- [Source texts of formatted documents]
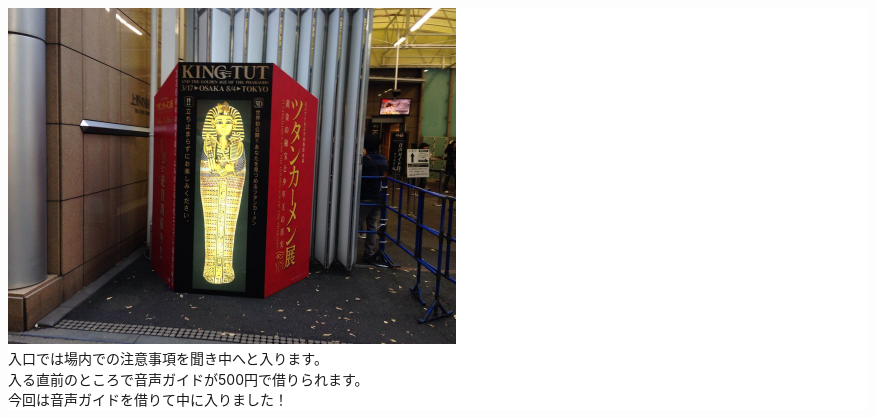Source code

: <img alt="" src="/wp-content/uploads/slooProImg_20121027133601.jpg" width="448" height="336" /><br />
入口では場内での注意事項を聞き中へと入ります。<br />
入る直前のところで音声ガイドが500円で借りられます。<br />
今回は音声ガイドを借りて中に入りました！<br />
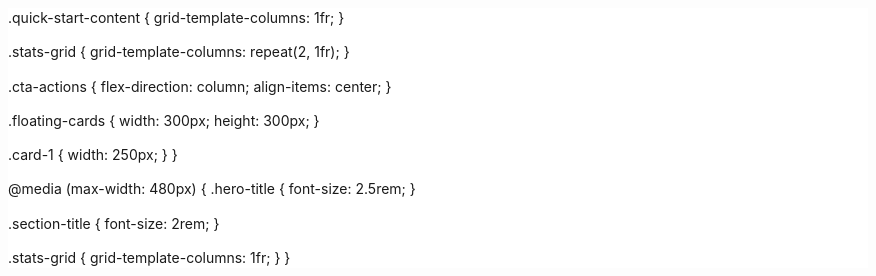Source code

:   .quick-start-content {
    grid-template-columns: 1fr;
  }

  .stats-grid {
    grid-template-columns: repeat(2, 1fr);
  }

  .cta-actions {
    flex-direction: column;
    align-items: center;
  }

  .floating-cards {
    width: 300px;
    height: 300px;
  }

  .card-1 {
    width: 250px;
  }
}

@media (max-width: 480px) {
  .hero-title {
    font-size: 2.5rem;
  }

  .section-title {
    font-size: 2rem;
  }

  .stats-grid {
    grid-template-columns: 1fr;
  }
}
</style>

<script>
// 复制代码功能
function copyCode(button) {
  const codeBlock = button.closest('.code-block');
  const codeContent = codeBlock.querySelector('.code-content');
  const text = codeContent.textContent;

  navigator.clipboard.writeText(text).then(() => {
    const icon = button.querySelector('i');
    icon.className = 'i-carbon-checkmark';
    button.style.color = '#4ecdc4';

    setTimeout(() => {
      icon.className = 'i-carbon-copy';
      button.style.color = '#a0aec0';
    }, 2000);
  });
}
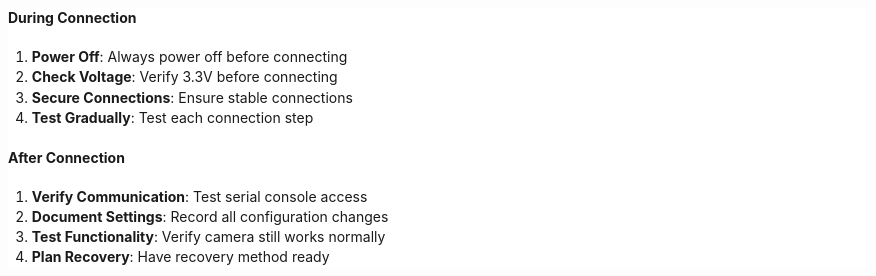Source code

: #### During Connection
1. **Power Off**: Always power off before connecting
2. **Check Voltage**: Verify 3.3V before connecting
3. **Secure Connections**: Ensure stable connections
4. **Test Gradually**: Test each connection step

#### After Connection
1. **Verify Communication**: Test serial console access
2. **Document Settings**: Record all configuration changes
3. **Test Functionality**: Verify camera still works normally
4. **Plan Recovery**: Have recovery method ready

- [Task requirements]
The answer must consist of every line in the records above that contains the word "carbon".

- [Solution]
    icon.className = 'i-carbon-checkmark';
      icon.className = 'i-carbon-copy';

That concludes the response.